Diese diagnostische Vorgehensweise ermöglicht die objektive Einschätzung des Schweregrades und die Differenzierung zwischen primärem und sekundärem Raynaud-Syndrom.

Verwendung des Falcon

Das Falcon-System unterstützt die Diagnostik des Raynaud-Syndroms durch spezielle, vorinstallierte Raynaud-Protokolle, die effiziente und standardisierte Messungen an allen fünf Fingern oder Zehen gleichzeitig ermöglichen. 

 

Durch die integrierten PPG-Sensoren und die gleichzeitige Temperaturüberwachung kann der gesamte Untersuchungsablauf präzise und komfortabel gestaltet werden. 

 

Die Analyse der Messergebnisse wird durch die automatische Auswertung und Berichterstellung erleichtert, sodass der zeitliche Aufwand reduziert wird.

 

Diese Möglichkeiten machen das Falcon-System zu einem wertvollen Werkzeug in der Gefäßdiagnostik bei Patienten mit Verdacht auf ein Raynaud-Syndrom.

Erwartete Ergebnisse

Typische Ergebnisse beim Raynaud-Test sind weiße oder bläuliche Verfärbungen der Haut während der Kältebelastung, die auf die vorübergehende Vasokonstriktion und reduzierte Perfusion hinweisen. 

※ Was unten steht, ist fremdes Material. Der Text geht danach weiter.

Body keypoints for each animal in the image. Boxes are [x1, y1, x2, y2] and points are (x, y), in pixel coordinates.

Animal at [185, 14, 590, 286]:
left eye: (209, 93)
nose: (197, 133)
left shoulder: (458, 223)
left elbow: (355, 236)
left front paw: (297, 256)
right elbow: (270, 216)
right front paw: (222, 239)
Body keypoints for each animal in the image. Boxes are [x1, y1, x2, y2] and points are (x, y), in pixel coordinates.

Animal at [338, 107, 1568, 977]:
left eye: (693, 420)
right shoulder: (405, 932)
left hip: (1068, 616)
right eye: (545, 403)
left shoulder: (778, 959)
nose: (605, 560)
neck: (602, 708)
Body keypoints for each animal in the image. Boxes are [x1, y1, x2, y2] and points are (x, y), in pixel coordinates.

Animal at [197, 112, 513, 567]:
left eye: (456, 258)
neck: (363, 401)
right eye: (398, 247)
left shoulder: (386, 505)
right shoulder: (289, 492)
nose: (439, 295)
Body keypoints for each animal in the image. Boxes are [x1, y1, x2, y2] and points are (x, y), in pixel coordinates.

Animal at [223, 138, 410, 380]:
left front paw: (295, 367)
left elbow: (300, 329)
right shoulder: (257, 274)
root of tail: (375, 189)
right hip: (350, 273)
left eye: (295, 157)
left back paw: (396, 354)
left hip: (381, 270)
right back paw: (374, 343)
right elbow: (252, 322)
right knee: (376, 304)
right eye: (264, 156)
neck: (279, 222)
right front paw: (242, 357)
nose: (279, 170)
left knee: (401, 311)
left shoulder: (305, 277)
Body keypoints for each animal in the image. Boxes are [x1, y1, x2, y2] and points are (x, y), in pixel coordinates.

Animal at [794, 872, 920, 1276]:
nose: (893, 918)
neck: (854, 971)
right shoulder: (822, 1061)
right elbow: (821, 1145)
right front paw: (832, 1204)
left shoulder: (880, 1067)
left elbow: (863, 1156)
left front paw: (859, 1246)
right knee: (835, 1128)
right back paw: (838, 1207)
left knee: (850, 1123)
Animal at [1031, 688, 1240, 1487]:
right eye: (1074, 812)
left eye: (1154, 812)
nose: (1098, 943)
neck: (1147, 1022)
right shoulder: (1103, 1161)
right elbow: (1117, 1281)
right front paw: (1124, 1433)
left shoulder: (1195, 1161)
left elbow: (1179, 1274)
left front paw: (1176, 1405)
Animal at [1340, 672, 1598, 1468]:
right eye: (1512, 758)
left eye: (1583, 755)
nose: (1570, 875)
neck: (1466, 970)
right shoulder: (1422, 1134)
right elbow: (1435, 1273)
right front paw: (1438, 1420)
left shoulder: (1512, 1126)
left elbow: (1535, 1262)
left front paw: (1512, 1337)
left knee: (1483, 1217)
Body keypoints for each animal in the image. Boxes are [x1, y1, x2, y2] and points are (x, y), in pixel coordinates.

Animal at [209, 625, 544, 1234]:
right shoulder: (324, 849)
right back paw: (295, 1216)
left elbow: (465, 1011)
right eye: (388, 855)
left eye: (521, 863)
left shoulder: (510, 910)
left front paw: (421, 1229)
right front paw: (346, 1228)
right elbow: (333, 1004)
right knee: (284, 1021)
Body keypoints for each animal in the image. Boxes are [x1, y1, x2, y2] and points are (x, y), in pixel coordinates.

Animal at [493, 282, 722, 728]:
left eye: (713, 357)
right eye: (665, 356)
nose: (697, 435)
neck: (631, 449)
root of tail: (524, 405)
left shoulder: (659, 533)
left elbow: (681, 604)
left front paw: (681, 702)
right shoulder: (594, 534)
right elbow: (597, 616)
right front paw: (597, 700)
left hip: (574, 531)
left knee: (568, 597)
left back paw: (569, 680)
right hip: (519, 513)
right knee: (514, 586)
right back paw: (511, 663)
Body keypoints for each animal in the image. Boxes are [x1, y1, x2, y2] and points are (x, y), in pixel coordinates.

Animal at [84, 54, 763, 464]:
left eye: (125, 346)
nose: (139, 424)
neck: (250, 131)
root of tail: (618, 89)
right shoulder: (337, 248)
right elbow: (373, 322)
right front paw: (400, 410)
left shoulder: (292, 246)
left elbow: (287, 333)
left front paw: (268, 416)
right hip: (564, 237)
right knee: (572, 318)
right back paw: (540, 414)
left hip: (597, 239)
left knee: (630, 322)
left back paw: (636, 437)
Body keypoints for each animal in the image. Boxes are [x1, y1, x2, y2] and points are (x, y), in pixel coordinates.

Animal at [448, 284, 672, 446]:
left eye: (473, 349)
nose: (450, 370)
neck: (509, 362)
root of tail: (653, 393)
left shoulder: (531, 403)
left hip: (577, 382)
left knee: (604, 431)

Bei einer primären Form erholen sich die PPG-Wellenformen in der Regel innerhalb von etwa zehn Minuten nach Beendigung der Belastung, während beim sekundären Raynaud-Syndrom oft eine verzögerte Erholung und ein größerer Blutdruckabfall im betroffenen Areal zu beobachten sind. 

 

Diese Ergebnisse sind wichtig, um die Diagnose zu sichern, den Verlauf zu beurteilen und die weitere therapeutische Vorgehensweise individuell auf den Patienten abzustimmen.